> _Activity A_: Return the stretch of the passage on the diet of N. stewarti from "No qualitative diet" through "and Ková?, 2016).", reproducing it word for word.
> _Activity B_: According to the passage on the diet of N. stewarti in Lake Mai-Ndombe, how many specimens were used to calculate the food indices?
-- Passage follows --
No qualitative diet differences were observed between male and female N. stewarti specimens studied in Lake Mai-Ndombe. Spearman's rank correlation coefficient (rs) indicates that there is similarity in diet between the two sexes (rs = 0.83; p = 0.01).

 

Cladocerans and copepods were the preferred foods of individuals regardless of size. Larvae and juveniles feed on Copepods (Nauplius) and some Cladocerans while sub-adults add Rotifers, Diatoms and worms to their food bowl (Števove and Ková?, 2016).

 

According to Matthes (1968), Otobo (1977) and Muvengwi et al. (2012), a number of genera of Clupeidae have adapted to African fresh waters and some species can really be considered pelagic. This is the case for example of Stolothrissa tanganicae and Limnothrissa miodon from Lake Tanganyika. S. tanganicae is a planktivorous species feeding on tiny pelagic shrimps (Limnocaridina), copepods, cladocerans and some phytoplankton. L. miodon also consumes shrimps and zooplankton but also young stages of Stolothrissa. Some genera like Pellonula, Cynothrissa, and Sierrathrissa are fluviatile forms whose diet is mainly formed by insects (aquatic and terrestrial). However, they seem to adapt very well in dam lakes such as Lake Volta or Lake Kainji where they find an abundant food supply based on insects (Ephemera, Chaoborids) and zooplankton. The present results did not reveal the presence of shrimps.


 CONCLUSION

The diet of the fish N. stewarti from Lake Mai-Ndombe was determined from the food indices calculated on 667 specimens fished according to a 24 h cycle.
-- Passage concluded --
-- Records supplied follows --
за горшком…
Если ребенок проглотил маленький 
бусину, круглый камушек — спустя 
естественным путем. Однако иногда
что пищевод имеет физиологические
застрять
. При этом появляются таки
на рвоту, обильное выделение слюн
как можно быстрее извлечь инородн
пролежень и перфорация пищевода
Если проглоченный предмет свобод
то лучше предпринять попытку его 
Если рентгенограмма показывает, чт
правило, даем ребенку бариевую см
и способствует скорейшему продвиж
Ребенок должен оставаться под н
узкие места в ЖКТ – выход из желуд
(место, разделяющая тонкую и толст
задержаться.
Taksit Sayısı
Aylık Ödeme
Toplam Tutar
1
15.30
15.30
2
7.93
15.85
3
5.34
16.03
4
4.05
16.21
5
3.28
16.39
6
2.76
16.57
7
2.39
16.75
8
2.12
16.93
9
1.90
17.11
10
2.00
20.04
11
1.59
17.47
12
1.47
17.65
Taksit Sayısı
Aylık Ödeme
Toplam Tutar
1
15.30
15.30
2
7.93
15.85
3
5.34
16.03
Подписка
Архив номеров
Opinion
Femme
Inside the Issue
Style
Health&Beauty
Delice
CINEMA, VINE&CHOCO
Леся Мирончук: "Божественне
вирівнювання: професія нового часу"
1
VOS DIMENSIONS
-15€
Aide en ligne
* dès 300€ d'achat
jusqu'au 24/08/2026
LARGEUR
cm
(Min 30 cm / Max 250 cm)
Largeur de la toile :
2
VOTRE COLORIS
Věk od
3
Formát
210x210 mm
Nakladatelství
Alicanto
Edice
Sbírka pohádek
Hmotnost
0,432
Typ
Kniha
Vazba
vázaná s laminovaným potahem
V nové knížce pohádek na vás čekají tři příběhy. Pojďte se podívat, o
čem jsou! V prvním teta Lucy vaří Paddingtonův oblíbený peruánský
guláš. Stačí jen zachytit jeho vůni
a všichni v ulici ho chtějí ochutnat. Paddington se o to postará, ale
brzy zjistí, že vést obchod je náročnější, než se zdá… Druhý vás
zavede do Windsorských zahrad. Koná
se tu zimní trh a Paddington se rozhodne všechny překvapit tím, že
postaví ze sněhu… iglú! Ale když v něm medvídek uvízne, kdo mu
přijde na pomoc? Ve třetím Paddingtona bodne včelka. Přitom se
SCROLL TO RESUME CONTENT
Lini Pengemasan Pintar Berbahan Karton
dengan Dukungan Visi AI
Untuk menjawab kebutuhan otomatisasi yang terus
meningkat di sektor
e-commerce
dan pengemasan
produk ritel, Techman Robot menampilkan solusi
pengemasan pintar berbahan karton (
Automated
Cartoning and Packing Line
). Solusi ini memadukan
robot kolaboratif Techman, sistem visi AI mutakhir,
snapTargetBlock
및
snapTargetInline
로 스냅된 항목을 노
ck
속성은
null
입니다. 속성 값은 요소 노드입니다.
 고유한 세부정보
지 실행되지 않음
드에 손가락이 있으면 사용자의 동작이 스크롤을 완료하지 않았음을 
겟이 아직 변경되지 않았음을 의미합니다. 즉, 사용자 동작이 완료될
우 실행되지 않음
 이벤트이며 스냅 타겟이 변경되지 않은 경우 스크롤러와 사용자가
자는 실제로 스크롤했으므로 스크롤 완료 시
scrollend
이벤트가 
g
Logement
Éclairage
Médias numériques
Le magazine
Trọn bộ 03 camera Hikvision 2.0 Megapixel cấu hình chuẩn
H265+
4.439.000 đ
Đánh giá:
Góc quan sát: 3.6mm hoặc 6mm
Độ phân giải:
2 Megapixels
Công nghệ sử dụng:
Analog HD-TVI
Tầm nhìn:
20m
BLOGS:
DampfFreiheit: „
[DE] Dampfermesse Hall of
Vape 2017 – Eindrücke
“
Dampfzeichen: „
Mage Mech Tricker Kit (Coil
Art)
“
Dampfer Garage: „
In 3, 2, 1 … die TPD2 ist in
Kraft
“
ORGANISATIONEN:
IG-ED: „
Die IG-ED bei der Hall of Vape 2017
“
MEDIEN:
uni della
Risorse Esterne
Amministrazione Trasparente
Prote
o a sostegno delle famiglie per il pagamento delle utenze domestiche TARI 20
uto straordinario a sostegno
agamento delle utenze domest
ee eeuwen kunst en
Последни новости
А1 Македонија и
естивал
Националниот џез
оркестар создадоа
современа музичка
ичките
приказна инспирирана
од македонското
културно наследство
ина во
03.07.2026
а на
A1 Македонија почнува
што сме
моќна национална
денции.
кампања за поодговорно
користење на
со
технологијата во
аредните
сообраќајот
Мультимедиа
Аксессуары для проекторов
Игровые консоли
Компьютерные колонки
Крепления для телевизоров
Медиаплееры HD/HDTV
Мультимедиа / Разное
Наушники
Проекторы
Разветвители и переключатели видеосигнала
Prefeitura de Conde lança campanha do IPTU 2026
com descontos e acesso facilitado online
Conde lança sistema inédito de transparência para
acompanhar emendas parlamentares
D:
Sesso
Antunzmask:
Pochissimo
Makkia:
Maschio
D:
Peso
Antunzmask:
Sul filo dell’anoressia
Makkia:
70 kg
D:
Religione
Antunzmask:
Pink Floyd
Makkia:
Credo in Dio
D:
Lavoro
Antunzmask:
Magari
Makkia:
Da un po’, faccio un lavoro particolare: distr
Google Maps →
-- Records supplied concluded --
> _Task response A_:
No qualitative diet differences were observed between male and female N. stewarti specimens studied in Lake Mai-Ndombe. Spearman's rank correlation coefficient (rs) indicates that there is similarity in diet between the two sexes (rs = 0.83; p = 0.01).

 

Cladocerans and copepods were the preferred foods of individuals regardless of size. Larvae and juveniles feed on Copepods (Nauplius) and some Cladocerans while sub-adults add Rotifers, Diatoms and worms to their food bowl (Števove and Ková?, 2016).

> _Task response B_: 667 specimens, fished according to a 24 h cycle.